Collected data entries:

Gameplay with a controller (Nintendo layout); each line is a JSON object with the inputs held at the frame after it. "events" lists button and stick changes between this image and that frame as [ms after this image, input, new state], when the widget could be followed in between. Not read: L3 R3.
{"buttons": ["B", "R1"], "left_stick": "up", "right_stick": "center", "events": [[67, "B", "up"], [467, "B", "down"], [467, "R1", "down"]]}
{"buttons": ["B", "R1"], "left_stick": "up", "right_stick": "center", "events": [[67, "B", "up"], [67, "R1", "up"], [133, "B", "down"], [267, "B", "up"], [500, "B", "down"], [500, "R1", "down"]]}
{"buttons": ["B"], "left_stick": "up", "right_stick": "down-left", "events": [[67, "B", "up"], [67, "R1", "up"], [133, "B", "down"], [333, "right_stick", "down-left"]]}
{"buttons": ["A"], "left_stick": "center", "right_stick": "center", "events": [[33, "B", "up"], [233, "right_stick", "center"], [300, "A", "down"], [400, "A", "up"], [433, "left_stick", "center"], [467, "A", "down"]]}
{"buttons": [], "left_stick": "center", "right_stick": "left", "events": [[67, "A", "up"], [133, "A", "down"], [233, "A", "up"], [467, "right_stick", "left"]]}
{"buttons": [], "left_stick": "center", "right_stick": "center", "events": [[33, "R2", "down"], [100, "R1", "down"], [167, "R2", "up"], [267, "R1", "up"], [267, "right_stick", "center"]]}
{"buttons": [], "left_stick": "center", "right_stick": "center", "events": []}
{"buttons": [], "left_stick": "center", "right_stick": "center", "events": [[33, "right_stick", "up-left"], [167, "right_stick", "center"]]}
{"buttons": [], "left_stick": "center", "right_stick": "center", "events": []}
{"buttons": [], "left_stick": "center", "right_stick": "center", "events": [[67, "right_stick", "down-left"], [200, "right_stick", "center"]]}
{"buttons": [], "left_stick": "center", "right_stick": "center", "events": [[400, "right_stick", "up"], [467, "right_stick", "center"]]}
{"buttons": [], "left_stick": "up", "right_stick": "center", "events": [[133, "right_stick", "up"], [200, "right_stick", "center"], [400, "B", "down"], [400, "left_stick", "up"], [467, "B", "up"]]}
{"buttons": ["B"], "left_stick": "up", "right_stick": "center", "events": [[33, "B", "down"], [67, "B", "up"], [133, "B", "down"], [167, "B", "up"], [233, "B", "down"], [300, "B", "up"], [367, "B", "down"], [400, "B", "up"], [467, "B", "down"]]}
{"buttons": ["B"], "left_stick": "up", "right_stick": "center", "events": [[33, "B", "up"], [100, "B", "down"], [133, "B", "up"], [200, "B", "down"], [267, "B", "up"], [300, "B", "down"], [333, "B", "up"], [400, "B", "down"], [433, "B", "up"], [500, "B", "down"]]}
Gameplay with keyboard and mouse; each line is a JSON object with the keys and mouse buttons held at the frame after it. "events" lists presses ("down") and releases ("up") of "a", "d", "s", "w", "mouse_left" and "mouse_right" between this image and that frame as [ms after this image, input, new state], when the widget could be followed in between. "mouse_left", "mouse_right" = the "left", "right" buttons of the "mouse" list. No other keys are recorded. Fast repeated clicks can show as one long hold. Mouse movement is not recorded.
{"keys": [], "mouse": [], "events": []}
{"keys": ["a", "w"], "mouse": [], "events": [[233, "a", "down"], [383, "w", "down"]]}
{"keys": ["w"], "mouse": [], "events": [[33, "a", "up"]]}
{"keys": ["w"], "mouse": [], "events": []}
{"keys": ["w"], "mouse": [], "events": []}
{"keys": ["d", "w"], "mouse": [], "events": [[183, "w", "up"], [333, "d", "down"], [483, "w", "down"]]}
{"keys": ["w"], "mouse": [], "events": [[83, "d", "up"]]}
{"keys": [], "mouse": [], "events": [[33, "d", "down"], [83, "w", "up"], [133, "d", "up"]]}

* [WHAT YOU SHOULD DO] The expected result is a copy of each line in the records where "input" appears.

* [TASK ANSWER]
Gameplay with a controller (Nintendo layout); each line is a JSON object with the inputs held at the frame after it. "events" lists button and stick changes between this image and that frame as [ms after this image, input, new state], when the widget could be followed in between. Not read: L3 R3.
Gameplay with keyboard and mouse; each line is a JSON object with the keys and mouse buttons held at the frame after it. "events" lists presses ("down") and releases ("up") of "a", "d", "s", "w", "mouse_left" and "mouse_right" between this image and that frame as [ms after this image, input, new state], when the widget could be followed in between. "mouse_left", "mouse_right" = the "left", "right" buttons of the "mouse" list. No other keys are recorded. Fast repeated clicks can show as one long hold. Mouse movement is not recorded.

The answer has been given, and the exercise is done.